You're spot-on that excel managed to break through because it's one of the few kinds of rigidness that was both legible and familiar enough to the average person. But very little else is, because the average person doesn't think in precision.
> they lack the training to fully specify their ideas (it's tedious for a reason)
> almost no one wants to spend the day trying to get it out a probability machine
These are opposing statements. What AI does best is taking fuzziness or under-specification and making sense out of it. For the first time in history, computers don't need precise instruction to be useful.
Excel is so usable because that rigidity eliminates an entire class of bugs
No race conditions, no side effects, no confusing state to debug
Functional languages like Nix is also extremely inflexible by design but there we recognize it as a "smart" feature, not a "dumb" limitation
> For the first time in history, computers don't need precise instruction to be useful.
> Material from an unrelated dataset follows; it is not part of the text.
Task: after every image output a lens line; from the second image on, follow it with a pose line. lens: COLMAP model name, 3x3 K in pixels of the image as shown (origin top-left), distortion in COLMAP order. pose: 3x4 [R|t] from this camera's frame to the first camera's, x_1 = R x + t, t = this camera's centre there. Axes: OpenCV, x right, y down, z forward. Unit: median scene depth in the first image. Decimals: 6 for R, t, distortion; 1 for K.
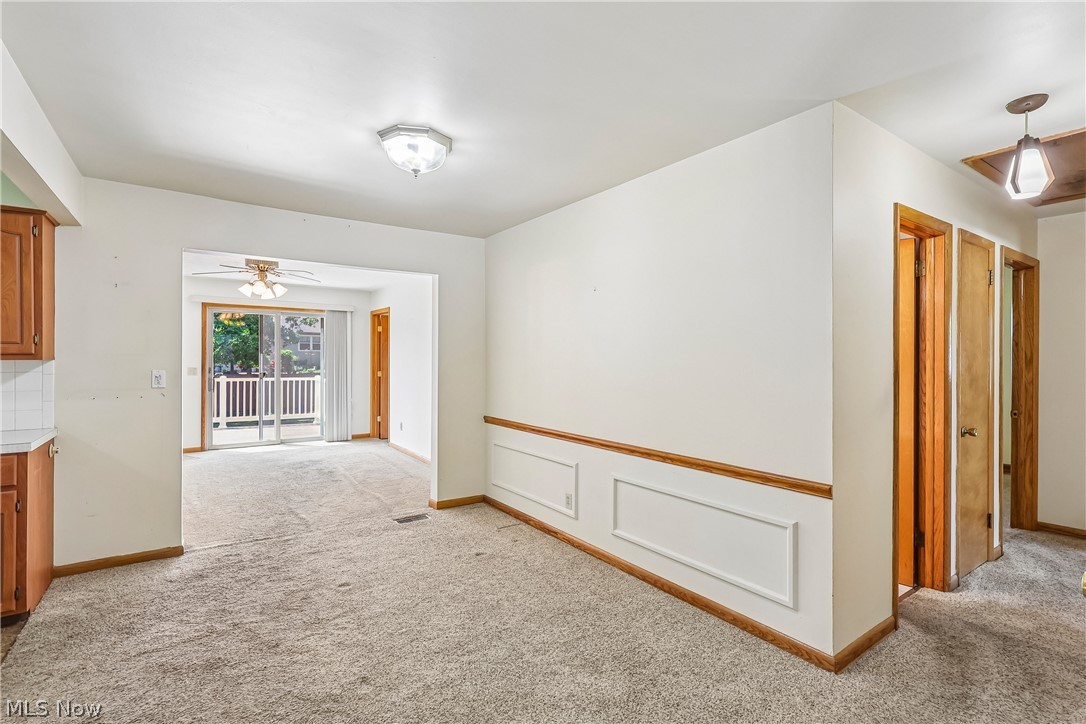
lens RADIAL K [[508.0, 0, 535.5], [0, 508.0, 360.5], [0, 0, 1]] dist [0.000831, 0.001670]
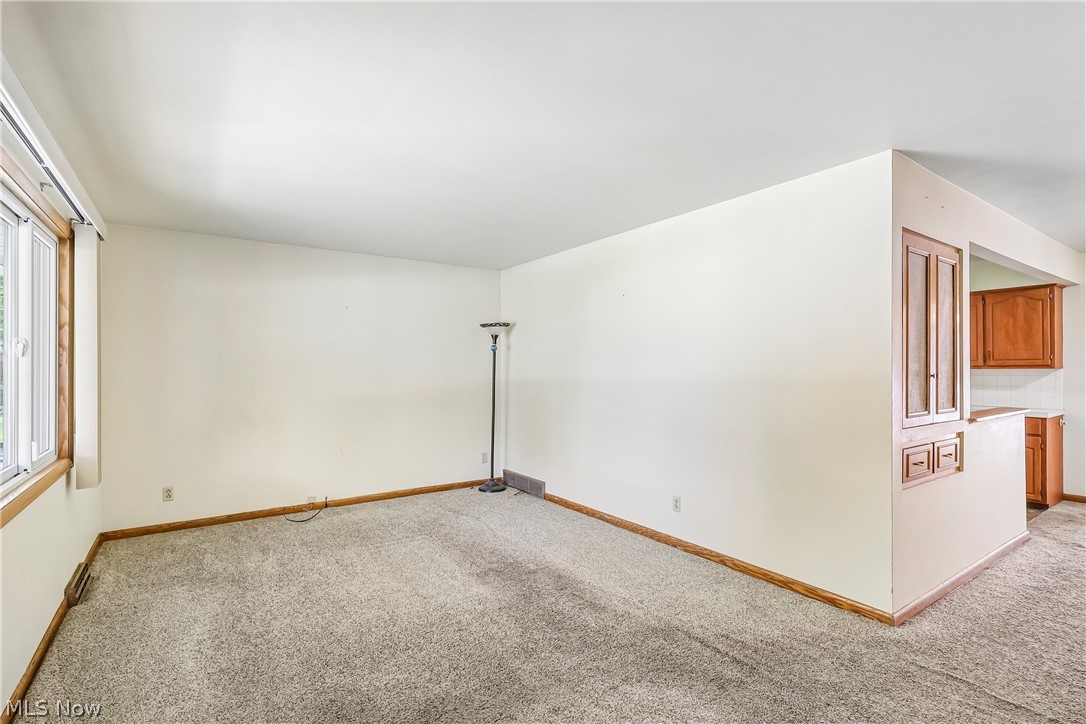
lens RADIAL K [[508.0, 0, 541.6], [0, 508.0, 368.3], [0, 0, 1]] dist [0.000831, 0.001670]
pose [[0.001555, -0.007520, -0.999971, 0.717167], [-0.001769, 0.999970, -0.007523, 0.013283], [0.999997, 0.001781, 0.001541, -0.706179]]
They still do. What we've done mostly is extracting common meaning out of textual languages so that we can map out a prompt to an interpretation. But the issue is that a single sentence can have many and some are plainly wrong. The training data is also not so clean.
The computer is still using precise instructions. Now we only have a mapping program that's using probability and weights to match natural languages to those instructions with no limit on the gap between what it chooses and what was needed (aka error).
The standard way was to have the idea going through multiple people (or persona), each refining it until it's precise enough to be done by a computer. Yes, the final result, the program, is restrictive. But like checklist, the dependability matters more than creative flexibility. Especially in cases like "Transfer N dollars from account X to account Y". You don't want LLMs to decide it's fine for N to be negative or for N to be greater than the balance of account X.